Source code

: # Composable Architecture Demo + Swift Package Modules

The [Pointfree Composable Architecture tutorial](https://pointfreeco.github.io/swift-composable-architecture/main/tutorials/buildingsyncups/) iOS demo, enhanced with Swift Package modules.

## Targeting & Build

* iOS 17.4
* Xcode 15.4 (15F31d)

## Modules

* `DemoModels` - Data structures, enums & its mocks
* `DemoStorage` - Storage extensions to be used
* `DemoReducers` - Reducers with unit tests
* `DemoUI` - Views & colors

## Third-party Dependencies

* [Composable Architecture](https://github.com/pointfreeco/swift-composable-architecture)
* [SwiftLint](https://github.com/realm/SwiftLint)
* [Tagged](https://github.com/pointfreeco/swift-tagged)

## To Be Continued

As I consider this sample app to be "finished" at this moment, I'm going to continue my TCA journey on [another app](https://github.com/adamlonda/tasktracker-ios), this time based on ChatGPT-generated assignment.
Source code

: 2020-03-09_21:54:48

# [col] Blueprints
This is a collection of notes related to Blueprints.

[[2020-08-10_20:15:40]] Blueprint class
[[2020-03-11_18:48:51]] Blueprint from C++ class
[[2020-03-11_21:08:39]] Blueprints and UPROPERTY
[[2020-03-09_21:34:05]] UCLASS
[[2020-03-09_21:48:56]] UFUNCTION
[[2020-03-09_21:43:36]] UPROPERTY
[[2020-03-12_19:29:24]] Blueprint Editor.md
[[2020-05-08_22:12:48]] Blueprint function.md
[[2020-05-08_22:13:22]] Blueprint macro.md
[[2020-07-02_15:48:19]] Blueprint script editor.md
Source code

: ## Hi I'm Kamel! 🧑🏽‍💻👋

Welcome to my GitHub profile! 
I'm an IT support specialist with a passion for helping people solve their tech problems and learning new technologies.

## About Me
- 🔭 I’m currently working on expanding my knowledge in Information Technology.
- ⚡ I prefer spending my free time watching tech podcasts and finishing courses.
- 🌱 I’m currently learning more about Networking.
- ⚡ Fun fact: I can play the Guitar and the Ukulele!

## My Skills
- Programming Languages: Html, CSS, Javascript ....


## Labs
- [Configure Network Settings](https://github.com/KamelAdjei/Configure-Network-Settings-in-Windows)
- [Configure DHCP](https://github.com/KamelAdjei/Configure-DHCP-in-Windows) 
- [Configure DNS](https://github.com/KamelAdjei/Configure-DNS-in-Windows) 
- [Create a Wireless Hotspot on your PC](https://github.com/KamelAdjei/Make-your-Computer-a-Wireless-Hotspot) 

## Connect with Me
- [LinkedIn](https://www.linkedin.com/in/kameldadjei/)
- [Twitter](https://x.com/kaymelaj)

·····

* TASK STATEMENT *
Set down, from the entries above, exactly the lines from the one with "## To Be Continued" up to and including the one with "[[2020-03-11_21:08:39]] Blueprints and", and no other lines.

* WRITTEN RESPONSE *
## To Be Continued

As I consider this sample app to be "finished" at this moment, I'm going to continue my TCA journey on [another app](https://github.com/adamlonda/tasktracker-ios), this time based on ChatGPT-generated assignment.
Source code

: 2020-03-09_21:54:48

# [col] Blueprints
This is a collection of notes related to Blueprints.

[[2020-08-10_20:15:40]] Blueprint class
[[2020-03-11_18:48:51]] Blueprint from C++ class
[[2020-03-11_21:08:39]] Blueprints and UPROPERTY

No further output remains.